*** Opening of Data shown ***

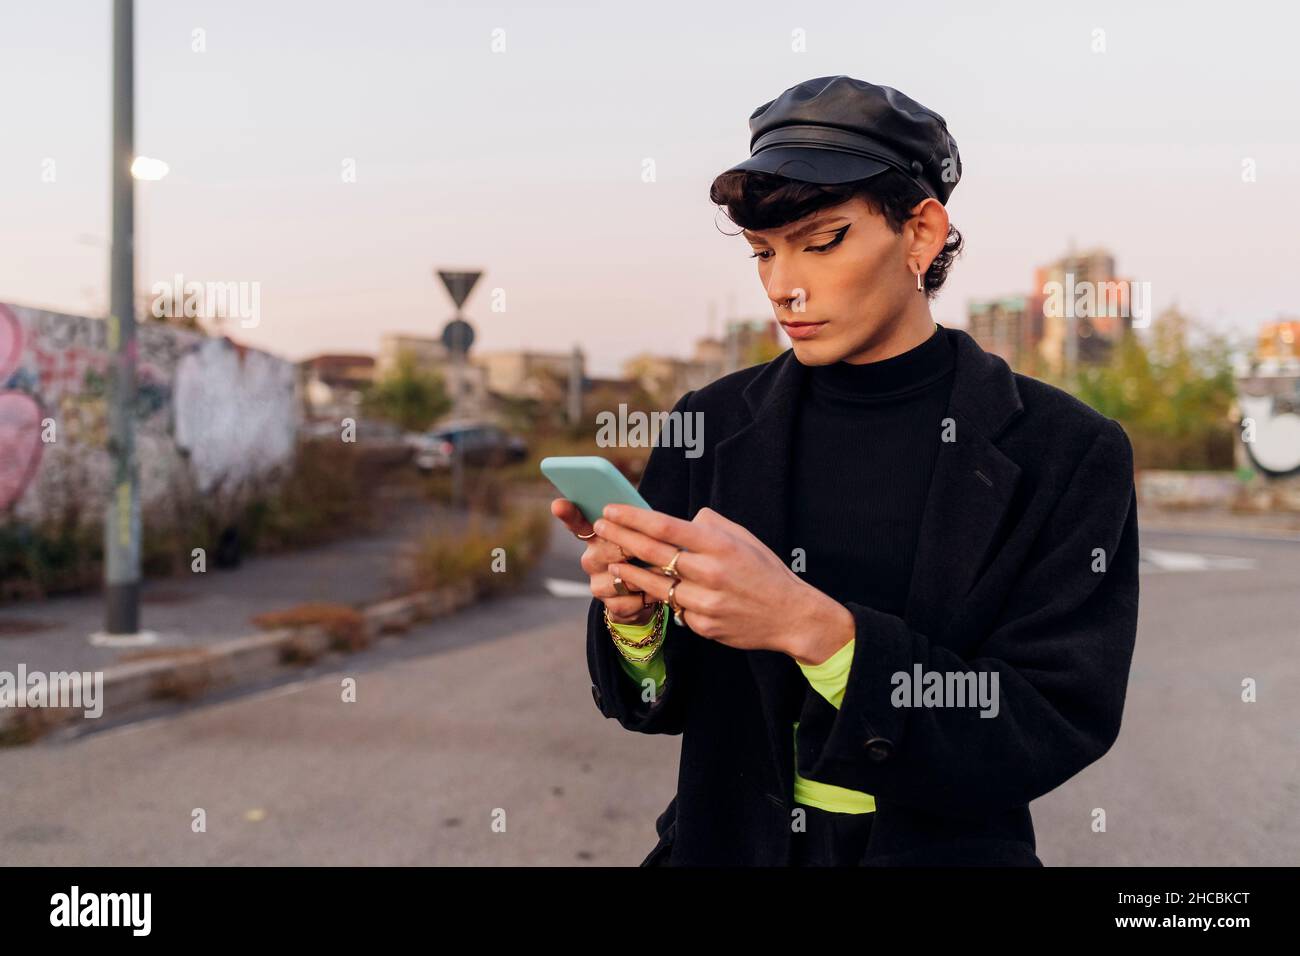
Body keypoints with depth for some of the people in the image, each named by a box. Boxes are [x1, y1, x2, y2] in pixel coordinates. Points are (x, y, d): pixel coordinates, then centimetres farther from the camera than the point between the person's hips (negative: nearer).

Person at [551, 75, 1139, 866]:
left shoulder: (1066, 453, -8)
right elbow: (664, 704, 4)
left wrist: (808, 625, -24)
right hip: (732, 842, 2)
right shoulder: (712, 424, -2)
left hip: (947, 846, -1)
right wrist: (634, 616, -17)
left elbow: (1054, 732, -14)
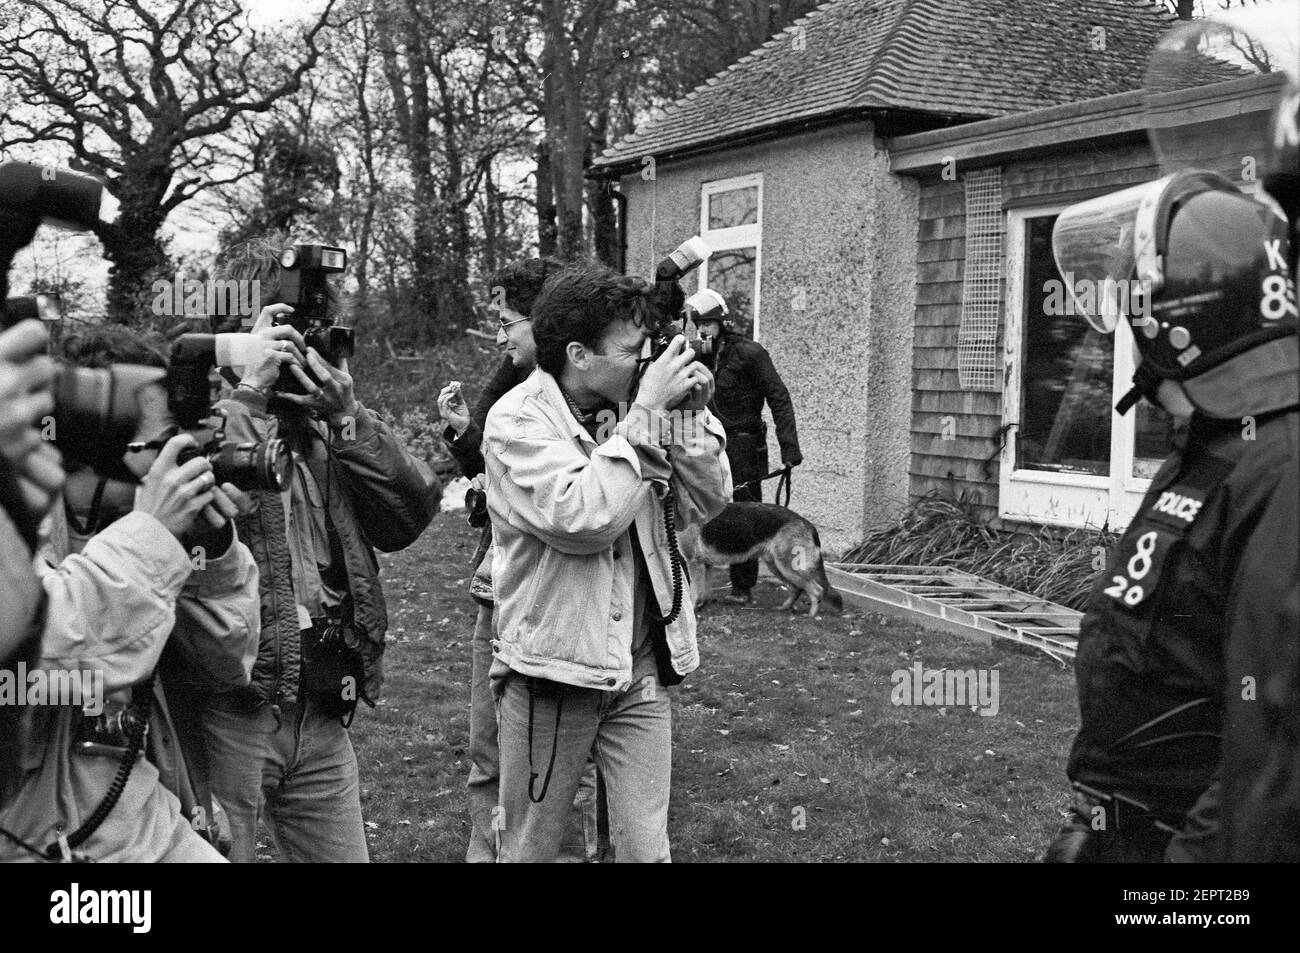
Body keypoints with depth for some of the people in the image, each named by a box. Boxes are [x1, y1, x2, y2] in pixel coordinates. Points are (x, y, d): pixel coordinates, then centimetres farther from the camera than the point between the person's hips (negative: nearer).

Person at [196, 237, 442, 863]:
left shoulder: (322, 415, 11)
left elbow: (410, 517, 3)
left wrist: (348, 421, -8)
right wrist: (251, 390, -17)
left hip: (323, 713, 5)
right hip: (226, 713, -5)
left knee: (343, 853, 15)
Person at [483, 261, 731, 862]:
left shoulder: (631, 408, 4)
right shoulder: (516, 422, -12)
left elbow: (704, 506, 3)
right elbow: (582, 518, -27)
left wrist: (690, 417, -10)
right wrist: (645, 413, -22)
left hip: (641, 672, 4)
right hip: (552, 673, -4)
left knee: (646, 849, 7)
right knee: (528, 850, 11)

*** Close of Data shown ***
*** Opening of Data shown ***

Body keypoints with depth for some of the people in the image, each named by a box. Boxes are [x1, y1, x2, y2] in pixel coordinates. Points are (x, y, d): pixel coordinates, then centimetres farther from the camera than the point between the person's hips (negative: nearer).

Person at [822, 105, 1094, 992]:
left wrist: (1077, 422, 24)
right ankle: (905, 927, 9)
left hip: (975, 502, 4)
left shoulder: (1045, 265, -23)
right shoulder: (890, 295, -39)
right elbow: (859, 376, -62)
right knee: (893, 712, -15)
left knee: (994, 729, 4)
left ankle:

*** Close of Data shown ***

**Exercise prompt**:
Rewrite everything from "right elbow: (582, 518, -27)" down to "right knee: (528, 850, 11)" in the entries above, changing "hip" to "hip joint" and leaving all else as it is. Give only those lines.

**Final answer**:
right elbow: (582, 518, -27)
left wrist: (690, 417, -10)
right wrist: (645, 413, -22)
left hip joint: (641, 672, 4)
right hip joint: (552, 673, -4)
left knee: (646, 849, 7)
right knee: (528, 850, 11)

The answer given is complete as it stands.